The easiest way to install the plugin is via your WordPress dashboard. Go to Plugins/Add New and search for “Classic Plugin.” Hit install and then activate. Your classic editor is in place.

Step 2: Adjust Settings

classic editor settings page

The settings are straightforward. Choose whether you want emoticons converted to graphics. 

Pay careful attention to “Default Post Category.” You can use uncategorized as above or click the drop-down arrow and choose a different location.

You can also set a default post format and which editor appears first for your users. You can even decide if users can switch editors or not. Creating consistency in experience matters when working with a team, so make a decision and stick to it. 

Step 3: Post Via Email

classic editor post via email settings screen

The ability to send posts via email frees you to work with people who might not be able to work within the CMS environment or who have limited visual ability. The plugin cautions about who you share your posting email with and the name you use. If the info falls into the wrong hands, bad players can abuse it.

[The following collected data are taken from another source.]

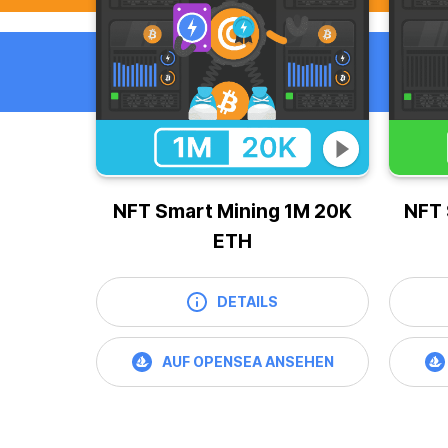
NFT Smart Mining 1M 20K
NFT 
ETH
DETAILS
AUF OPENSEA ANSEHEN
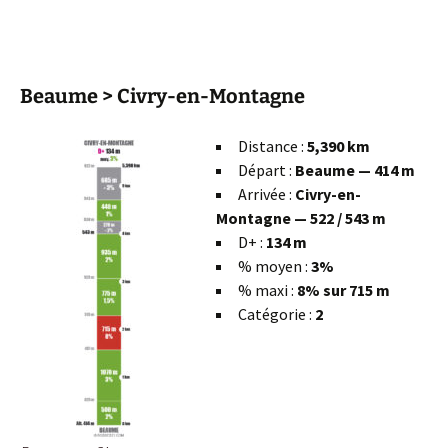
Beaume > Civry-en-Montagne
Distance :
5,390 km
Départ :
Beaume — 414 m
Arrivée :
Civry-en-
Montagne — 522 / 543 m
D+ :
134 m
% moyen :
3%
% maxi :
8% sur 715 m
Catégorie :
2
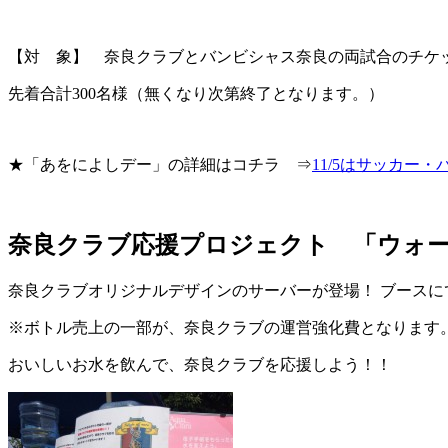
【対 象】 奈良クラブとバンビシャス奈良の両試合のチケ
先着合計300名様（無くなり次第終了となります。）
★「あをによしデー」の詳細はコチラ ⇒
11/5はサッカー
奈良クラブ応援プロジェクト 「ウォ
奈良クラブオリジナルデザインのサーバーが登場！ ブースに
※ボトル売上の一部が、奈良クラブの運営強化費となります
おいしいお水を飲んで、奈良クラブを応援しよう！！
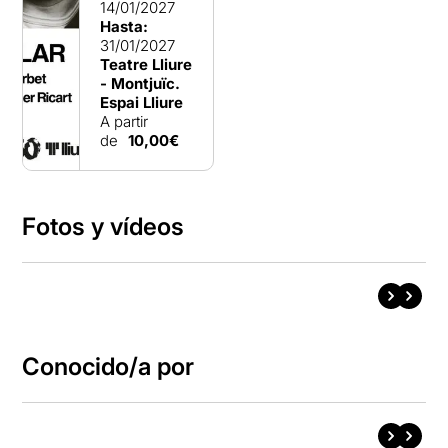
14/01/2027
Hasta:
31/01/2027
Teatre Lliure
- Montjuïc.
Espai Lliure
A partir
de
10,00€
Fotos y vídeos
Conocido/a por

You’ll need to set up a POP account with a secret email name. You should be able to do this via your server or your provider can help you understand the best process. 

For login name and password, you’ll use your information for your email address via the backend of your website. Most providers utilize cPanel for this, but it can vary. 

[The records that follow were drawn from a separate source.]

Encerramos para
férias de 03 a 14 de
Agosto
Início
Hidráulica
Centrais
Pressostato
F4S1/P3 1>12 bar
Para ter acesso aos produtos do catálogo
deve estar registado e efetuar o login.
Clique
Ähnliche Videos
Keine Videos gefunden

Be sure to select a default category where the post publishes. 

Step 4: Update Services

Your final step is to select the services you want to notify of new posts. The default goes to pingomatic, but there are others you can include and some based on industry.

Click on “Save Changes” and your Classic Editor plugin is set up. 

Benefits of Installing Classic Editor

At the end of the day, both Classic Editor and Gutenberg achieve the same goal of helping you publish content to your WordPress website. 

The Classic editor offers a familiar interface similar to what you’d see in Microsoft Word. It also is the one many people learned WP on and thus is far more intuitive. Until you are familiar with Gutenberg, you may have to search to find the needed blocks. 

If doing custom work and coding, you’ll find Classic Editor much more intuitive and functional than blocks for tweaking colors, styles and other features of the site. 

Should You Lose the Blocks?

We polled a few WordPress users about their preference for classic versus blocks. The feelings were split almost down the middle about which is better. Most agreed that there is a place and time for both Gutenberg and Classic Editor. In an ideal world, you’d switch between the two, using the one that is most beneficial for each post and project.

Most people become familiar with one and tend to stick with it over the other. However, opening the door to new advances in program development and trusting that those who create the new features know a thing or two about CMS platforms can open your design world and take your website to the next level.